Vision Vancouver councillor Kerry Jang has said that calls by some False Creek North residents for the shutdown of two homeless shelters in their neighbourhood are irresponsible.
“They don’t care as long as it’s not there, and that’s not responsible,” Jang told the Straight by phone from his office.
The shelters on Granville Street and Howe Street opened last December, as part of an initiative by Mayor Gregor Robertson’s Homeless Emergency Action Team.
Neighbourhood residents have expressed concern about the location of the shelters and have claimed that they draw dangerous people to the area.
A group of residents, Concerned Citizens of False Creek North, has distributed messages and petitions in favour of shutting them down immediately.
Jang said he has yet to hear a suggestion from the group on how to provide housing to those who would be displaced by closing the shelters. He asserted that an immediate shutdown is not a feasible solution.
“Quite frankly, the [homeless] population has lived down there for a long time, maybe more spread out, but they still lived out there, and they will be back there...They’ve always lived there...we have the data to show it,” Jang said.
The city has sent a letter to concerned residents, outlining steps it is taking to deal with their concerns. These include an increased police presence in the area.
Jang claimed his attempts to meet with representatives of Concerned Citizens of False Creek North to address the issue have not been successful.

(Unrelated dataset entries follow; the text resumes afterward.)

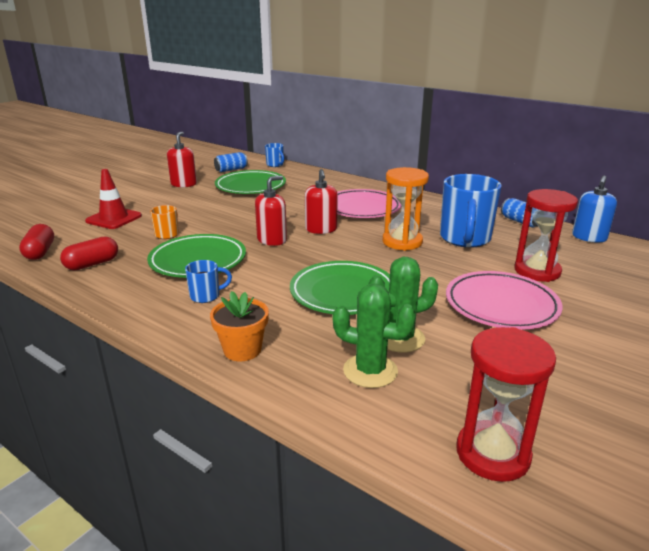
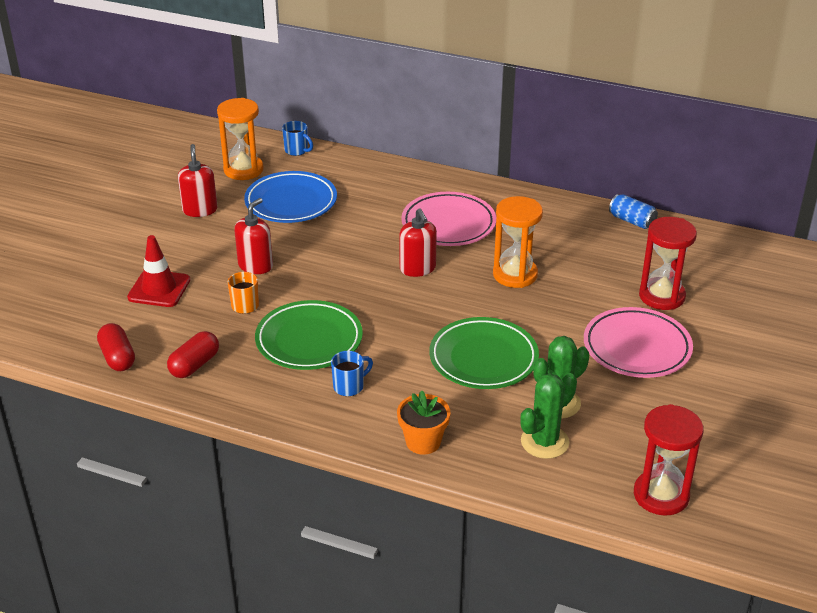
camera: 15 degrees left, 10 degrees up
blue can [214,152,248,172] -> orange hourglass [217,98,264,180]
green plate [215,170,286,194] -> blue plate [244,171,337,223]
red soap dispenser [255,176,287,246] -> red soap dispenser moved to [234,198,273,274]
green cactus [333,284,416,388] -> green cactus turned 45 degrees counterclockwise [520,373,577,459]
blue mug [440,174,502,248] -> none
blue soap dispenser [572,175,617,242] -> none

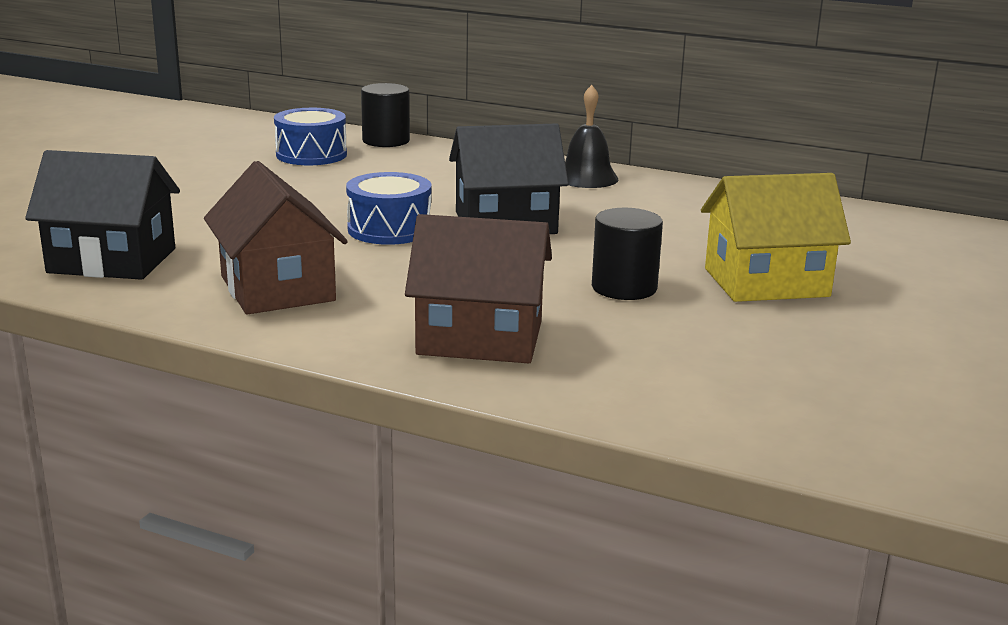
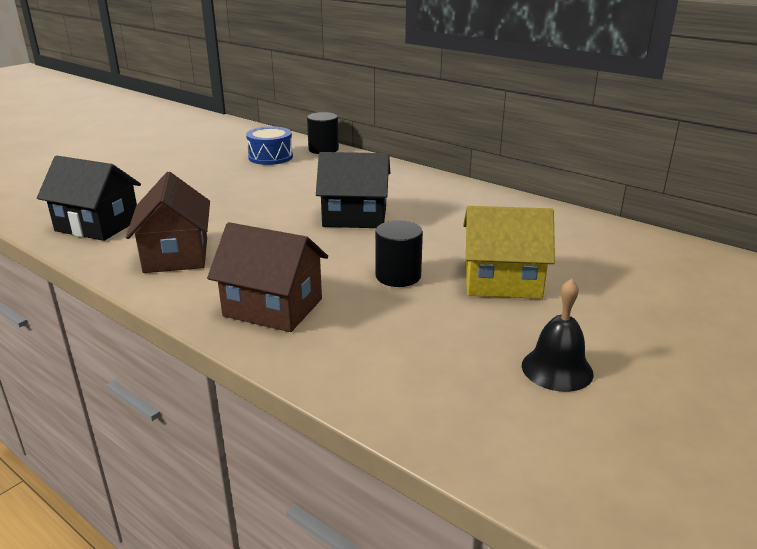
camera: 15 degrees right, 5 degrees up
blue drum [346,172,432,245] -> none
black bell [565,85,618,188] -> black bell moved to [522,278,594,392]

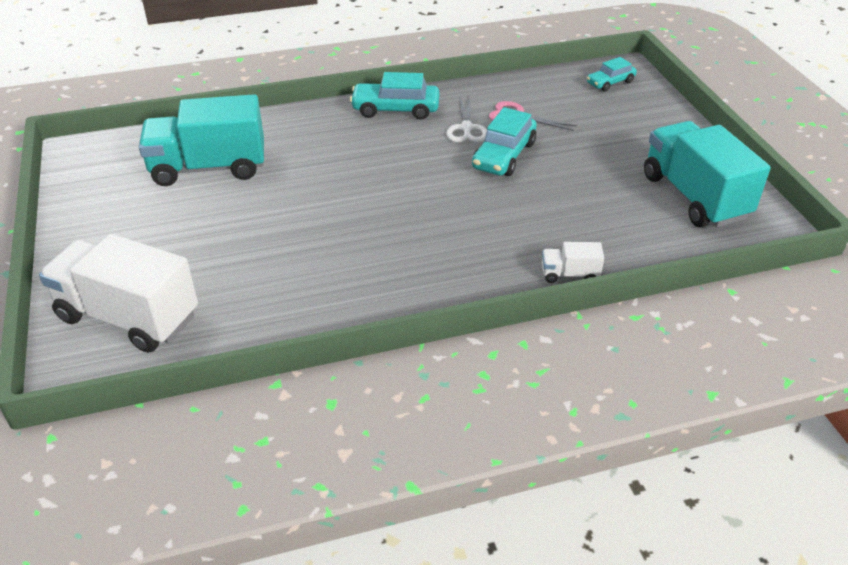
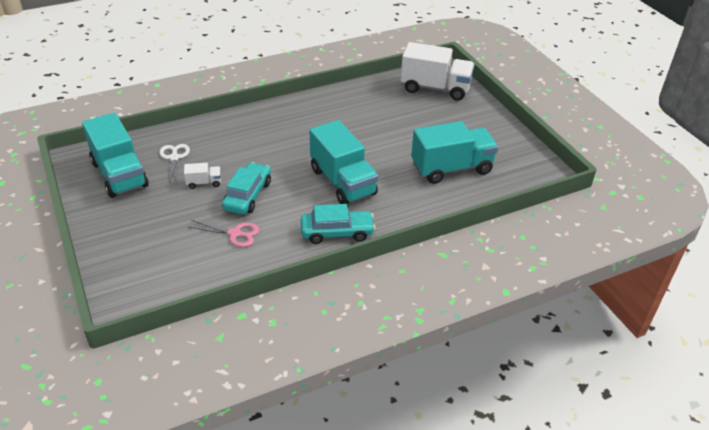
camera: 170 degrees right, 0 degrees up
white scissors [446,96,487,143] -> white scissors moved to [159,144,190,184]
white truck [542,242,604,283] -> white truck moved to [184,163,221,189]
turquoise car [587,57,637,91] -> none
none -> turquoise truck [310,120,378,204]

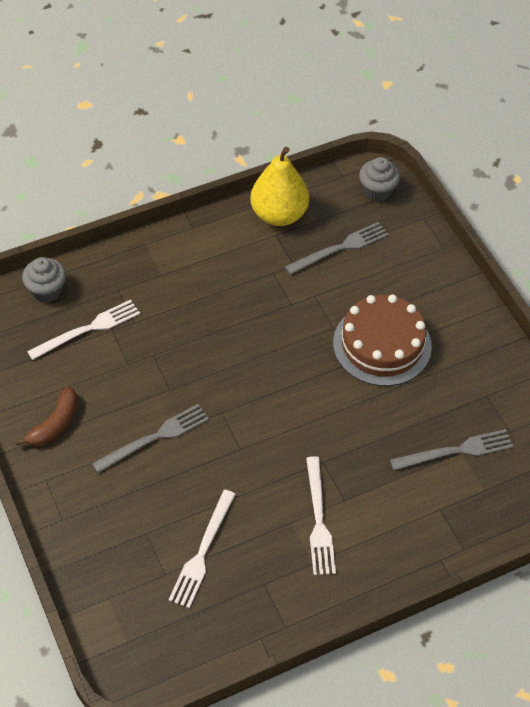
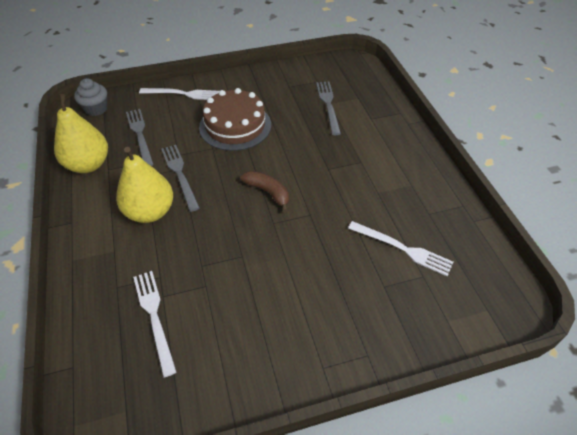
camera: 80 degrees left, 5 degrees down
brown banana [15,386,78,446] -> brown banana moved to [240,171,289,212]
grey cupcake [22,257,66,303] -> none
grey fork [92,404,209,473] -> grey fork moved to [161,145,200,212]
white fork [306,456,336,575] -> white fork moved to [139,88,219,100]
none -> yellow pear [116,147,173,223]

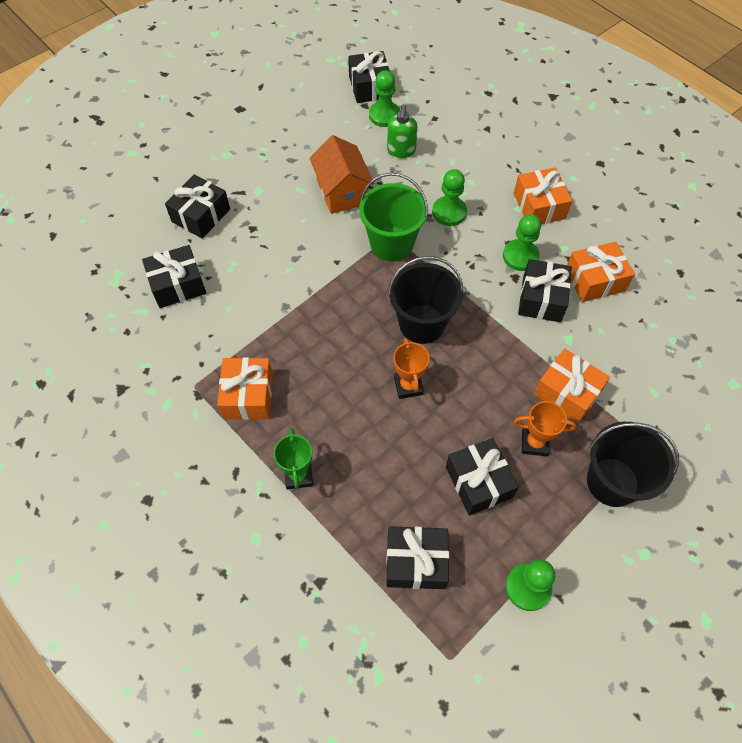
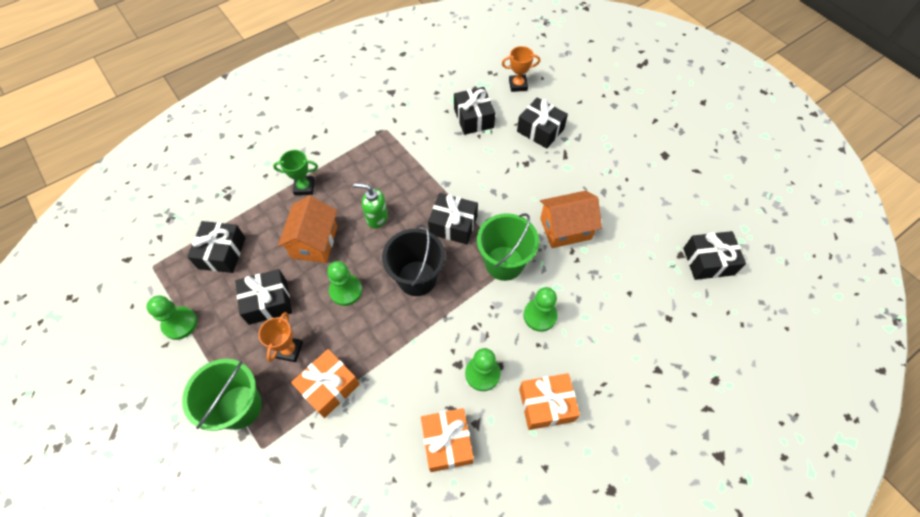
camera: 95 degrees right, 0 degrees up
orange gift [217,357,273,420] -> none
green pawn [369,70,400,127] -> green pawn moved to [327,261,362,306]
green soap dispenser [387,105,418,158] -> green soap dispenser moved to [353,183,388,228]
orange trophy [394,338,430,399] -> orange trophy moved to [502,46,540,92]
black gift [518,259,572,322] -> black gift moved to [428,193,478,244]
black bucket [587,422,679,507] -> green bucket [182,359,262,431]
none -> orange house [278,196,338,263]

“Many times, I’ve been in the alley and they’re calling me [to complain], and I say, ”˜Well I’m down here right now, come on down,’ and they won’t,” he said.
Jang also said he’s concerned that some opponents of the shelters have been purposefully provoking homeless people in the area. There has been talk of neighbourhood vigilantism—a notion that the councillor finds “troublesome”.
“The people living in the shelter are becoming very anxious, and they’re starting to act out more,” Jang said.
Without further funding from the provincial government, the shelters are set to close on June 30. If the funding does come through, Jang promised that the city will consult with residents worried about the management of the shelters.
Ideally, Jang said he would like to see the province offer interim housing to people staying at the shelter.
“The way I look at it, the shelters are there for survival,” Jang said. “That’s their goal. Interim housing is there for stability, and permanent housing will provide recovery. If we were to close the shelters today, we’ve lost everything.”